### Instructions to follow
Every entry below must be reproduced exactly.
+ + + + + + +
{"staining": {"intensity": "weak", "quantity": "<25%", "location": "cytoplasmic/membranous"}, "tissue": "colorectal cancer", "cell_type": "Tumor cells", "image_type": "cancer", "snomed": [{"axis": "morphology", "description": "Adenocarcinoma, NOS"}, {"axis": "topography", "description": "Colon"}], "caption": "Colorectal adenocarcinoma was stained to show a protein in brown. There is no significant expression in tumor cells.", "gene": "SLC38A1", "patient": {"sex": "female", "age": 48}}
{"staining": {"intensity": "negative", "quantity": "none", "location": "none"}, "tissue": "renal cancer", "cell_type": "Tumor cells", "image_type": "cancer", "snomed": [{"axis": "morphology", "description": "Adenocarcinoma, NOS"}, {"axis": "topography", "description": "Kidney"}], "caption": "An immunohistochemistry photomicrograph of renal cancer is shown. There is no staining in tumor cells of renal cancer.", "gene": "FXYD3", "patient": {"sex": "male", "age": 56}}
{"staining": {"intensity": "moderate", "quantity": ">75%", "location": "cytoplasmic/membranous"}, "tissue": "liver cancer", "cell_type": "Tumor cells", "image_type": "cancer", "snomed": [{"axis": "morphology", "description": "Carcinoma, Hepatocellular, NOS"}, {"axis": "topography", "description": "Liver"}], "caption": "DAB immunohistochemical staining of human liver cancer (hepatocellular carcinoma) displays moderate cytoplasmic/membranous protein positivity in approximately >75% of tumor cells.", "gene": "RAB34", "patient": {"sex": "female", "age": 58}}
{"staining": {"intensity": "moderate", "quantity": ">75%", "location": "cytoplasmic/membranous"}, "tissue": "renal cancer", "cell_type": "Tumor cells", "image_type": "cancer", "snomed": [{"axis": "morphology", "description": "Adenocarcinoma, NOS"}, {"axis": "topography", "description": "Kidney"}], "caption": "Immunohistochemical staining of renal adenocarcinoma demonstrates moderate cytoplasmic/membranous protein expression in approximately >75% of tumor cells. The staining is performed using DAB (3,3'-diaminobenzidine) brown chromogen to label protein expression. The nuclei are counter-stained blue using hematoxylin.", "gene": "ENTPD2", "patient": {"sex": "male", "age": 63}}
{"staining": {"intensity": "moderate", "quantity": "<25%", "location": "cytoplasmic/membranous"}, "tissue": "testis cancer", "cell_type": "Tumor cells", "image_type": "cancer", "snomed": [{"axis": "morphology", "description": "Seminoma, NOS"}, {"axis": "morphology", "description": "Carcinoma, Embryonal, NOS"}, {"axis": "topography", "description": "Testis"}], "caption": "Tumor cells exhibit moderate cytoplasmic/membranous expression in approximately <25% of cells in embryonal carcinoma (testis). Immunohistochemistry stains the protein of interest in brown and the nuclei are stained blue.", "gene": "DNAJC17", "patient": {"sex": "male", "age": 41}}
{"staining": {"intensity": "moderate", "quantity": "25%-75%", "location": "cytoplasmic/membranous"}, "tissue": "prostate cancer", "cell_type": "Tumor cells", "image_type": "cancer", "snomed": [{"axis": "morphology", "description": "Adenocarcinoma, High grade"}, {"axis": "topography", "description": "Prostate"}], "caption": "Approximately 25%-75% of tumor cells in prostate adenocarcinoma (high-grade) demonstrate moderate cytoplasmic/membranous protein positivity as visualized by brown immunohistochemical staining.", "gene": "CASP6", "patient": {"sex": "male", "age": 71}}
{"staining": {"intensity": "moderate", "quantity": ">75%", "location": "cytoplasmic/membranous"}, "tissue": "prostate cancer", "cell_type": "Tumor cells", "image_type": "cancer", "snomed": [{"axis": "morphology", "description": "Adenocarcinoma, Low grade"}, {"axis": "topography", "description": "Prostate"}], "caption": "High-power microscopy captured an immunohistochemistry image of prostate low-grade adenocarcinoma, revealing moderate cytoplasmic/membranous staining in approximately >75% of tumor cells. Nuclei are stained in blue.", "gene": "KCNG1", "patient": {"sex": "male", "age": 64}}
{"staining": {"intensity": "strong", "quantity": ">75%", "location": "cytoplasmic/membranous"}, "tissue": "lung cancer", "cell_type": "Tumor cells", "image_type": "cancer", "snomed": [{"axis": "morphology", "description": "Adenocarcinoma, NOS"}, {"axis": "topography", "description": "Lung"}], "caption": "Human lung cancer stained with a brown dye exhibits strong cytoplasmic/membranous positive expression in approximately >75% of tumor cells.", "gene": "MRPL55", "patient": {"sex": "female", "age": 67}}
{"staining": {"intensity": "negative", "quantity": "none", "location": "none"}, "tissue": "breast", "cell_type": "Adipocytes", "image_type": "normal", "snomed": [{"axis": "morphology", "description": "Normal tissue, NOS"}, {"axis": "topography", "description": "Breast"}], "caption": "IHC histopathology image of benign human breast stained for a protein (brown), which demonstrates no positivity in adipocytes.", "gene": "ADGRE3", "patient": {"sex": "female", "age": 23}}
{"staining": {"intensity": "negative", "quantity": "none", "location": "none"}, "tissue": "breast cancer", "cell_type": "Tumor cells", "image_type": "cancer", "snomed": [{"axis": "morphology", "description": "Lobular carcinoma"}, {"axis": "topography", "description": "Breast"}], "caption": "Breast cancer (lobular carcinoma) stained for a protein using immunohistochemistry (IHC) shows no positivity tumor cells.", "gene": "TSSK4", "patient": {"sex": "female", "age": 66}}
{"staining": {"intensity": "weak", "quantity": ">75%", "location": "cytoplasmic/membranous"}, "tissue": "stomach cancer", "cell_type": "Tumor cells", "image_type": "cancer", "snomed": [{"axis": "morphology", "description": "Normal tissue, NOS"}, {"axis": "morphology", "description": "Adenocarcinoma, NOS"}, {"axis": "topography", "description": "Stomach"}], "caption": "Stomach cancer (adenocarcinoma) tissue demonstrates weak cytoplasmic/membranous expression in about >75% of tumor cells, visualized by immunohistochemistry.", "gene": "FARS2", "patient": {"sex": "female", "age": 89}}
+ + + + + + +
### Exercise response
{"staining": {"intensity": "weak", "quantity": "<25%", "location": "cytoplasmic/membranous"}, "tissue": "colorectal cancer", "cell_type": "Tumor cells", "image_type": "cancer", "snomed": [{"axis": "morphology", "description": "Adenocarcinoma, NOS"}, {"axis": "topography", "description": "Colon"}], "caption": "Colorectal adenocarcinoma was stained to show a protein in brown. There is no significant expression in tumor cells.", "gene": "SLC38A1", "patient": {"sex": "female", "age": 48}}
{"staining": {"intensity": "negative", "quantity": "none", "location": "none"}, "tissue": "renal cancer", "cell_type": "Tumor cells", "image_type": "cancer", "snomed": [{"axis": "morphology", "description": "Adenocarcinoma, NOS"}, {"axis": "topography", "description": "Kidney"}], "caption": "An immunohistochemistry photomicrograph of renal cancer is shown. There is no staining in tumor cells of renal cancer.", "gene": "FXYD3", "patient": {"sex": "male", "age": 56}}
{"staining": {"intensity": "moderate", "quantity": ">75%", "location": "cytoplasmic/membranous"}, "tissue": "liver cancer", "cell_type": "Tumor cells", "image_type": "cancer", "snomed": [{"axis": "morphology", "description": "Carcinoma, Hepatocellular, NOS"}, {"axis": "topography", "description": "Liver"}], "caption": "DAB immunohistochemical staining of human liver cancer (hepatocellular carcinoma) displays moderate cytoplasmic/membranous protein positivity in approximately >75% of tumor cells.", "gene": "RAB34", "patient": {"sex": "female", "age": 58}}
{"staining": {"intensity": "moderate", "quantity": ">75%", "location": "cytoplasmic/membranous"}, "tissue": "renal cancer", "cell_type": "Tumor cells", "image_type": "cancer", "snomed": [{"axis": "morphology", "description": "Adenocarcinoma, NOS"}, {"axis": "topography", "description": "Kidney"}], "caption": "Immunohistochemical staining of renal adenocarcinoma demonstrates moderate cytoplasmic/membranous protein expression in approximately >75% of tumor cells. The staining is performed using DAB (3,3'-diaminobenzidine) brown chromogen to label protein expression. The nuclei are counter-stained blue using hematoxylin.", "gene": "ENTPD2", "patient": {"sex": "male", "age": 63}}
{"staining": {"intensity": "moderate", "quantity": "<25%", "location": "cytoplasmic/membranous"}, "tissue": "testis cancer", "cell_type": "Tumor cells", "image_type": "cancer", "snomed": [{"axis": "morphology", "description": "Seminoma, NOS"}, {"axis": "morphology", "description": "Carcinoma, Embryonal, NOS"}, {"axis": "topography", "description": "Testis"}], "caption": "Tumor cells exhibit moderate cytoplasmic/membranous expression in approximately <25% of cells in embryonal carcinoma (testis). Immunohistochemistry stains the protein of interest in brown and the nuclei are stained blue.", "gene": "DNAJC17", "patient": {"sex": "male", "age": 41}}
{"staining": {"intensity": "moderate", "quantity": "25%-75%", "location": "cytoplasmic/membranous"}, "tissue": "prostate cancer", "cell_type": "Tumor cells", "image_type": "cancer", "snomed": [{"axis": "morphology", "description": "Adenocarcinoma, High grade"}, {"axis": "topography", "description": "Prostate"}], "caption": "Approximately 25%-75% of tumor cells in prostate adenocarcinoma (high-grade) demonstrate moderate cytoplasmic/membranous protein positivity as visualized by brown immunohistochemical staining.", "gene": "CASP6", "patient": {"sex": "male", "age": 71}}
{"staining": {"intensity": "moderate", "quantity": ">75%", "location": "cytoplasmic/membranous"}, "tissue": "prostate cancer", "cell_type": "Tumor cells", "image_type": "cancer", "snomed": [{"axis": "morphology", "description": "Adenocarcinoma, Low grade"}, {"axis": "topography", "description": "Prostate"}], "caption": "High-power microscopy captured an immunohistochemistry image of prostate low-grade adenocarcinoma, revealing moderate cytoplasmic/membranous staining in approximately >75% of tumor cells. Nuclei are stained in blue.", "gene": "KCNG1", "patient": {"sex": "male", "age": 64}}
{"staining": {"intensity": "strong", "quantity": ">75%", "location": "cytoplasmic/membranous"}, "tissue": "lung cancer", "cell_type": "Tumor cells", "image_type": "cancer", "snomed": [{"axis": "morphology", "description": "Adenocarcinoma, NOS"}, {"axis": "topography", "description": "Lung"}], "caption": "Human lung cancer stained with a brown dye exhibits strong cytoplasmic/membranous positive expression in approximately >75% of tumor cells.", "gene": "MRPL55", "patient": {"sex": "female", "age": 67}}
{"staining": {"intensity": "negative", "quantity": "none", "location": "none"}, "tissue": "breast", "cell_type": "Adipocytes", "image_type": "normal", "snomed": [{"axis": "morphology", "description": "Normal tissue, NOS"}, {"axis": "topography", "description": "Breast"}], "caption": "IHC histopathology image of benign human breast stained for a protein (brown), which demonstrates no positivity in adipocytes.", "gene": "ADGRE3", "patient": {"sex": "female", "age": 23}}
{"staining": {"intensity": "negative", "quantity": "none", "location": "none"}, "tissue": "breast cancer", "cell_type": "Tumor cells", "image_type": "cancer", "snomed": [{"axis": "morphology", "description": "Lobular carcinoma"}, {"axis": "topography", "description": "Breast"}], "caption": "Breast cancer (lobular carcinoma) stained for a protein using immunohistochemistry (IHC) shows no positivity tumor cells.", "gene": "TSSK4", "patient": {"sex": "female", "age": 66}}
{"staining": {"intensity": "weak", "quantity": ">75%", "location": "cytoplasmic/membranous"}, "tissue": "stomach cancer", "cell_type": "Tumor cells", "image_type": "cancer", "snomed": [{"axis": "morphology", "description": "Normal tissue, NOS"}, {"axis": "morphology", "description": "Adenocarcinoma, NOS"}, {"axis": "topography", "description": "Stomach"}], "caption": "Stomach cancer (adenocarcinoma) tissue demonstrates weak cytoplasmic/membranous expression in about >75% of tumor cells, visualized by immunohistochemistry.", "gene": "FARS2", "patient": {"sex": "female", "age": 89}}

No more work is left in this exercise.